• _DIRECTIVE_
Reproduce all of the data below character for character, keeping every line break, symbol, and markup tag unchanged.

• _LISTED RECORDS_
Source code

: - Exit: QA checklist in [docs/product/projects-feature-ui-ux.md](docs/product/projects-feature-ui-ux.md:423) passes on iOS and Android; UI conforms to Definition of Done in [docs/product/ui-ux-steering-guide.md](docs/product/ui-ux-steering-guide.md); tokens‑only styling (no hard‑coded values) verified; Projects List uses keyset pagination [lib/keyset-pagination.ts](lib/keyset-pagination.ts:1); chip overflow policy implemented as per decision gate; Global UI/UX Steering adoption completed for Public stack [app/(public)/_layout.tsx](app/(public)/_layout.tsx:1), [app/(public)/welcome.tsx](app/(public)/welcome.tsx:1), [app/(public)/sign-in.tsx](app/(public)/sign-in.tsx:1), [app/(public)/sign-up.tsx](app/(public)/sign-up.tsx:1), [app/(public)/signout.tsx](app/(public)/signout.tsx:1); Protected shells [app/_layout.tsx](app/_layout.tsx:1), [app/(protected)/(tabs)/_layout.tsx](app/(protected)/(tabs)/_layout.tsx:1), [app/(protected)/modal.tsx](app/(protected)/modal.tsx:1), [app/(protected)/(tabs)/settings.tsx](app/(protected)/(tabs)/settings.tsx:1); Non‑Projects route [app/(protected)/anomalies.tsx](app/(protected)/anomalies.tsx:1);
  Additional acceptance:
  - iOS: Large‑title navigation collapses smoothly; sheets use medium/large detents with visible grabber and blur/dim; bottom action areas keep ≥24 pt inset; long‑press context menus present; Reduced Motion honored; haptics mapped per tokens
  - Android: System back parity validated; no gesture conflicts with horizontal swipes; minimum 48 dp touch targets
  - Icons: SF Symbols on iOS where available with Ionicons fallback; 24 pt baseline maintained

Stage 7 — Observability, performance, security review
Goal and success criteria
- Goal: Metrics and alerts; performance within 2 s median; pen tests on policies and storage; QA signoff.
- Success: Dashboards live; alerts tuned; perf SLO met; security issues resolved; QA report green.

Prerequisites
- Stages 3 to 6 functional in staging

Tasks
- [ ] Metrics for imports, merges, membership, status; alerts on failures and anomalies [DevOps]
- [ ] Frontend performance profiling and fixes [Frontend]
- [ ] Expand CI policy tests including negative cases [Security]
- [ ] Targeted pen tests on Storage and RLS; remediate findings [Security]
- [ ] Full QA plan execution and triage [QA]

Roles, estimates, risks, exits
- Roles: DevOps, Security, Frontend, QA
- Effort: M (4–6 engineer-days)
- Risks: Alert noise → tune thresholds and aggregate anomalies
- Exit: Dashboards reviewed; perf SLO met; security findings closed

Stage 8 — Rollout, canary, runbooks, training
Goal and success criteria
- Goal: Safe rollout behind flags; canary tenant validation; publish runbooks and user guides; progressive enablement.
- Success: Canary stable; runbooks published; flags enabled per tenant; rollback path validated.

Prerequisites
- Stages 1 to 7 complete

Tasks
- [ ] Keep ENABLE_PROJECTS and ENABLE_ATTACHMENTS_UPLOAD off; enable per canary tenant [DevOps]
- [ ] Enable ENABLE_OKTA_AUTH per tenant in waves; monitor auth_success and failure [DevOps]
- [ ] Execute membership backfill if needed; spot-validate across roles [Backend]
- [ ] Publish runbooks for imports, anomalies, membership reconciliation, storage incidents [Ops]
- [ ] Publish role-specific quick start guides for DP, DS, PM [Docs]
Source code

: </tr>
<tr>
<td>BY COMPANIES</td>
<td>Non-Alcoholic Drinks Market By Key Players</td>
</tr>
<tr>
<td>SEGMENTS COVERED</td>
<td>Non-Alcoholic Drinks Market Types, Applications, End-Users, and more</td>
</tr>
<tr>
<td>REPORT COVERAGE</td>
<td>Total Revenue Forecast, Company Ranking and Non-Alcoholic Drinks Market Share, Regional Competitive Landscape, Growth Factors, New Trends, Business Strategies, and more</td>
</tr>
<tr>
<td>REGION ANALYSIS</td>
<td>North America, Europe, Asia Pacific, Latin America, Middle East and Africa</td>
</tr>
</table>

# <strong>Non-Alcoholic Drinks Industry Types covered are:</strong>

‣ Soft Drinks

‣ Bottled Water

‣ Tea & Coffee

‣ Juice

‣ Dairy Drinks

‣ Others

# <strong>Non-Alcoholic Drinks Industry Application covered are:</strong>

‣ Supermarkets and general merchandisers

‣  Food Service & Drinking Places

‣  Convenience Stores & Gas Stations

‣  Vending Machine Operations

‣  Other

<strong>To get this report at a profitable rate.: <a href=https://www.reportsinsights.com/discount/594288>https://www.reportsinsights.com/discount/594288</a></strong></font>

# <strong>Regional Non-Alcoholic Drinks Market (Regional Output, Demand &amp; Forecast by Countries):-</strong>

• _REPLY_
Source code

: - Exit: QA checklist in [docs/product/projects-feature-ui-ux.md](docs/product/projects-feature-ui-ux.md:423) passes on iOS and Android; UI conforms to Definition of Done in [docs/product/ui-ux-steering-guide.md](docs/product/ui-ux-steering-guide.md); tokens‑only styling (no hard‑coded values) verified; Projects List uses keyset pagination [lib/keyset-pagination.ts](lib/keyset-pagination.ts:1); chip overflow policy implemented as per decision gate; Global UI/UX Steering adoption completed for Public stack [app/(public)/_layout.tsx](app/(public)/_layout.tsx:1), [app/(public)/welcome.tsx](app/(public)/welcome.tsx:1), [app/(public)/sign-in.tsx](app/(public)/sign-in.tsx:1), [app/(public)/sign-up.tsx](app/(public)/sign-up.tsx:1), [app/(public)/signout.tsx](app/(public)/signout.tsx:1); Protected shells [app/_layout.tsx](app/_layout.tsx:1), [app/(protected)/(tabs)/_layout.tsx](app/(protected)/(tabs)/_layout.tsx:1), [app/(protected)/modal.tsx](app/(protected)/modal.tsx:1), [app/(protected)/(tabs)/settings.tsx](app/(protected)/(tabs)/settings.tsx:1); Non‑Projects route [app/(protected)/anomalies.tsx](app/(protected)/anomalies.tsx:1);
  Additional acceptance:
  - iOS: Large‑title navigation collapses smoothly; sheets use medium/large detents with visible grabber and blur/dim; bottom action areas keep ≥24 pt inset; long‑press context menus present; Reduced Motion honored; haptics mapped per tokens
  - Android: System back parity validated; no gesture conflicts with horizontal swipes; minimum 48 dp touch targets
  - Icons: SF Symbols on iOS where available with Ionicons fallback; 24 pt baseline maintained

Stage 7 — Observability, performance, security review
Goal and success criteria
- Goal: Metrics and alerts; performance within 2 s median; pen tests on policies and storage; QA signoff.
- Success: Dashboards live; alerts tuned; perf SLO met; security issues resolved; QA report green.

Prerequisites
- Stages 3 to 6 functional in staging

Tasks
- [ ] Metrics for imports, merges, membership, status; alerts on failures and anomalies [DevOps]
- [ ] Frontend performance profiling and fixes [Frontend]
- [ ] Expand CI policy tests including negative cases [Security]
- [ ] Targeted pen tests on Storage and RLS; remediate findings [Security]
- [ ] Full QA plan execution and triage [QA]

Roles, estimates, risks, exits
- Roles: DevOps, Security, Frontend, QA
- Effort: M (4–6 engineer-days)
- Risks: Alert noise → tune thresholds and aggregate anomalies
- Exit: Dashboards reviewed; perf SLO met; security findings closed

Stage 8 — Rollout, canary, runbooks, training
Goal and success criteria
- Goal: Safe rollout behind flags; canary tenant validation; publish runbooks and user guides; progressive enablement.
- Success: Canary stable; runbooks published; flags enabled per tenant; rollback path validated.

Prerequisites
- Stages 1 to 7 complete

Tasks
- [ ] Keep ENABLE_PROJECTS and ENABLE_ATTACHMENTS_UPLOAD off; enable per canary tenant [DevOps]
- [ ] Enable ENABLE_OKTA_AUTH per tenant in waves; monitor auth_success and failure [DevOps]
- [ ] Execute membership backfill if needed; spot-validate across roles [Backend]
- [ ] Publish runbooks for imports, anomalies, membership reconciliation, storage incidents [Ops]
- [ ] Publish role-specific quick start guides for DP, DS, PM [Docs]
Source code

: </tr>
<tr>
<td>BY COMPANIES</td>
<td>Non-Alcoholic Drinks Market By Key Players</td>
</tr>
<tr>
<td>SEGMENTS COVERED</td>
<td>Non-Alcoholic Drinks Market Types, Applications, End-Users, and more</td>
</tr>
<tr>
<td>REPORT COVERAGE</td>
<td>Total Revenue Forecast, Company Ranking and Non-Alcoholic Drinks Market Share, Regional Competitive Landscape, Growth Factors, New Trends, Business Strategies, and more</td>
</tr>
<tr>
<td>REGION ANALYSIS</td>
<td>North America, Europe, Asia Pacific, Latin America, Middle East and Africa</td>
</tr>
</table>

# <strong>Non-Alcoholic Drinks Industry Types covered are:</strong>

‣ Soft Drinks

‣ Bottled Water

‣ Tea & Coffee

‣ Juice

‣ Dairy Drinks

‣ Others

# <strong>Non-Alcoholic Drinks Industry Application covered are:</strong>

‣ Supermarkets and general merchandisers

‣  Food Service & Drinking Places

‣  Convenience Stores & Gas Stations

‣  Vending Machine Operations

‣  Other

<strong>To get this report at a profitable rate.: <a href=https://www.reportsinsights.com/discount/594288>https://www.reportsinsights.com/discount/594288</a></strong></font>

# <strong>Regional Non-Alcoholic Drinks Market (Regional Output, Demand &amp; Forecast by Countries):-</strong>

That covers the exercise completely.